UNESCO estimates that annual global education expenditure is US$4.7 billion, distributed as follows: 1) 65% is spent by the highest income countries, i.e. 3 billion dollars; 2) 0.5% in low income countries, i.e. some 22 billion dollars.

A colaboration

Governments contribute 79 per cent of total expenditure and households 20 per cent. Aid to education, despite reaching a peak in 2016, represents 12 per cent of total education expenditure in low-income countries and 2 per cent in lower middle-income countries. To meet the most basic needs of children in crisis situations, the share of education in humanitarian aid should be increased tenfold.

There is no such response capacity, what remains is the capacity to learn to correct what has been done wrong so far and what the pandemic has exposed.
So far, UNESCO speaks of "an exacerbation of exclusion" during the pandemic and believes that "some 40% of low- and lower-middle-income countries" have failed to support disadvantaged students during school closures.

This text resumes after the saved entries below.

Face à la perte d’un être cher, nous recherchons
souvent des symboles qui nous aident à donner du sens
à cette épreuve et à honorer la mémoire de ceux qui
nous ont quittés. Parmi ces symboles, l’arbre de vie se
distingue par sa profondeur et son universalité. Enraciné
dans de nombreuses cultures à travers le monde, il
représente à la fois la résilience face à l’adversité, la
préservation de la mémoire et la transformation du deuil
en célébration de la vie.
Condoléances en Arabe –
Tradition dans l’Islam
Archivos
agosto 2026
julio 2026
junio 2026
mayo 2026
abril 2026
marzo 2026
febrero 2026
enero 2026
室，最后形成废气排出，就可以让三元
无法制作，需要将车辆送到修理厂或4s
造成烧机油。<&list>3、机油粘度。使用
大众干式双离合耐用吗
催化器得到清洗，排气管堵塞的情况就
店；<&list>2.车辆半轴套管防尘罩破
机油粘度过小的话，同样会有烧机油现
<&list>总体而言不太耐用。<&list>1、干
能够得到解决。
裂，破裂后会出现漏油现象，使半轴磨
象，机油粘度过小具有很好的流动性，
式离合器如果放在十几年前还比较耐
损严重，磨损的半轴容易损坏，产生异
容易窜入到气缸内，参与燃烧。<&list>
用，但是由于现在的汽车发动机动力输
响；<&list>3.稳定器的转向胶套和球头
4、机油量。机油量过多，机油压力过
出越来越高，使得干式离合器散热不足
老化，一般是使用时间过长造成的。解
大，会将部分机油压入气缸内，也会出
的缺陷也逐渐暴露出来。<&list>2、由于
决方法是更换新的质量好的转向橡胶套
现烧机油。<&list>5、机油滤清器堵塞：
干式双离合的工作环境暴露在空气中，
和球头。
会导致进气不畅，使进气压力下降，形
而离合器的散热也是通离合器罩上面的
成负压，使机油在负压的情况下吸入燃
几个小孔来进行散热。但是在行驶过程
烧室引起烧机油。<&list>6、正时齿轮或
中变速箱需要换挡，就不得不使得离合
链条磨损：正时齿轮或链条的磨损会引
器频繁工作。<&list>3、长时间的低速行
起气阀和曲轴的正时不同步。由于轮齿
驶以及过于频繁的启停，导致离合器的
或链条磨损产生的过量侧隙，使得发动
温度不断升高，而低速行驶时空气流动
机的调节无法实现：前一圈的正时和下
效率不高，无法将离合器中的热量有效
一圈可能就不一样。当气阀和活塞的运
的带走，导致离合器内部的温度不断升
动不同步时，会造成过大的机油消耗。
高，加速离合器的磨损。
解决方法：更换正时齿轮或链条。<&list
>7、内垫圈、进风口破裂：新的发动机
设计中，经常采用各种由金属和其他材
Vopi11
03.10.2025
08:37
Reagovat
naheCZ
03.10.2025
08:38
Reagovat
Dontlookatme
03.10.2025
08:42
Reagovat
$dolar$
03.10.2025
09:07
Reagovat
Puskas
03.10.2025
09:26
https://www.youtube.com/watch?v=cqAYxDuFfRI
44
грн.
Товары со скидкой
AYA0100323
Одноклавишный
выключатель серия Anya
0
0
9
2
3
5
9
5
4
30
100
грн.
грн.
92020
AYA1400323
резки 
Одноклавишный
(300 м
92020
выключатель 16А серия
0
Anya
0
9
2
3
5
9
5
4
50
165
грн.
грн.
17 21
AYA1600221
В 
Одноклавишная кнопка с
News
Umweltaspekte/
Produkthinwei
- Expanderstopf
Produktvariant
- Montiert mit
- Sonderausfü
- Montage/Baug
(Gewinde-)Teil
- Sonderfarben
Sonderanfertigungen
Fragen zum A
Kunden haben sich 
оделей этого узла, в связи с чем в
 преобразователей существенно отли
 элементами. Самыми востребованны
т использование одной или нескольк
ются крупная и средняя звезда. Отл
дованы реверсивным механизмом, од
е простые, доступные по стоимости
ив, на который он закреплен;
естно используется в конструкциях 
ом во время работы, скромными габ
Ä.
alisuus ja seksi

"Even before the pandemic, 258 million children and young people were totally excluded from education, with poverty being the main obstacle to their access. In low- and middle-income countries, adolescents from the richest 20 per cent of all households are three times more likely to complete lower secondary education than those from the poorest households," the agency emphasizes.

Without doubt, the coronavirus could leave a generation of new 'ninis', young people who neither study nor work, socially dangerous because it will deepen the gaps and economically it is a waste of important skills.

We are not there for that, we have to structure a new educational model more in line with the real needs of the world of the 21st century, we have to give yes or no to the technological tools to all students as their new, very essential backpack.